If Gotabhaya seems to be the probably adversary in a presidential election it makes sense that they fear him, not for his alleged tyrannical ways (not that this lot are lambs of course, considering political histories and associations, indulgence and complicity in all kinds of tyrannies), but for the threat he poses to their political futures.  What’s probably closer to the truth is that any candidate put forward by the Sri Lanka Podujana Peramuna (SLPP) has as decent a chance as Gotabhaya to best either Sirisena or Wickremesinghe.  If Provincial Council elections are held, the results will no doubt see the SLPP gain more ground while the UNP will decline and the SLFP slide even more.  In other words it will make a Sirisena candidacy a joke, result in the entire SLFP being absorbed by the SLPP and demoralize the UNP supporter to the point that he/she will be a highly reluctant activist come election time.  

All this is politics. Constitutional reform, however, should not be about the urgent anxieties or gung-ho of politicians. When we consider constitutional reform, we should not assess the worth in terms of our preferences or antipathy to immediate beneficiaries. Indeed, the better rule of thumb would be to imagine a situation where someone or some party that we have no truck with benefitting.  

For example, when Mahinda Rajapaksa sought to do away with term limits for the president through the 18th Amendment, the Rajapaksa loyalist should not have thought ‘well, it’s Mahinda who will benefit, so I am fine with it.’  Rather, he/she should have asked him/herself ‘what if it was Ranil or someone like Prabhakaran who was to be the immediate beneficiary?’  

It’s the same with the 20th Amendment that the JVP has tabled.  Thisaranee’s logic is for the politically sophomoric, those who are invested in party and personality, those who are thinking about their political fortunes. Constitutional reform is a far more serious business. 

Whether the Executive Presidency is to be kept or done away with has to be considered within the larger framework of the functions of a constitution; i.e. whether or not such a move makes sense when taking into account other elements of the constitution, the synergies that are either strengthened or wrecked, the fallout, the marginal benefits and the marginal costs and so on.  

Constitutional reform, the abolishing or pruning or keeping of the Executive Presidency included, should not be about the effect such changes as may be brought about on Ranil Wickremesinghe, Maithripala Sirisena, Gotabhaya Rajapaksa or anyone else or any political party or coalition.
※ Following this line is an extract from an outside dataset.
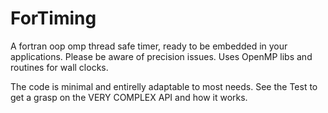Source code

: # ForTiming
A fortran oop omp thread safe timer, ready to be embedded in your applications. Please be aware of precision issues. Uses OpenMP libs and routines for wall clocks.

The code is minimal and entirelly adaptable to most needs. See the Test to get a grasp on the VERY COMPLEX API and how it works.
It has to make sense in terms of enhancing democracy, meaningful representation, governability, political stability, an institutional arrangement that guarantees transparency and accountability and an improvement of the wellbeing of the citizenry.  

The abolishing of the Executive Presidency has been talked of since 1978.  We have seen a lot of lip-servicing.  A lot of chest-beating.  There’s been very little by way of sober consideration of what could be called the basic functions of a constitution, which we’ve alluded to above.  

Fear-mongering only indicates that those who are calling for the abolishing of the Executive Presidency are irresponsible and utterly anti-intellectual.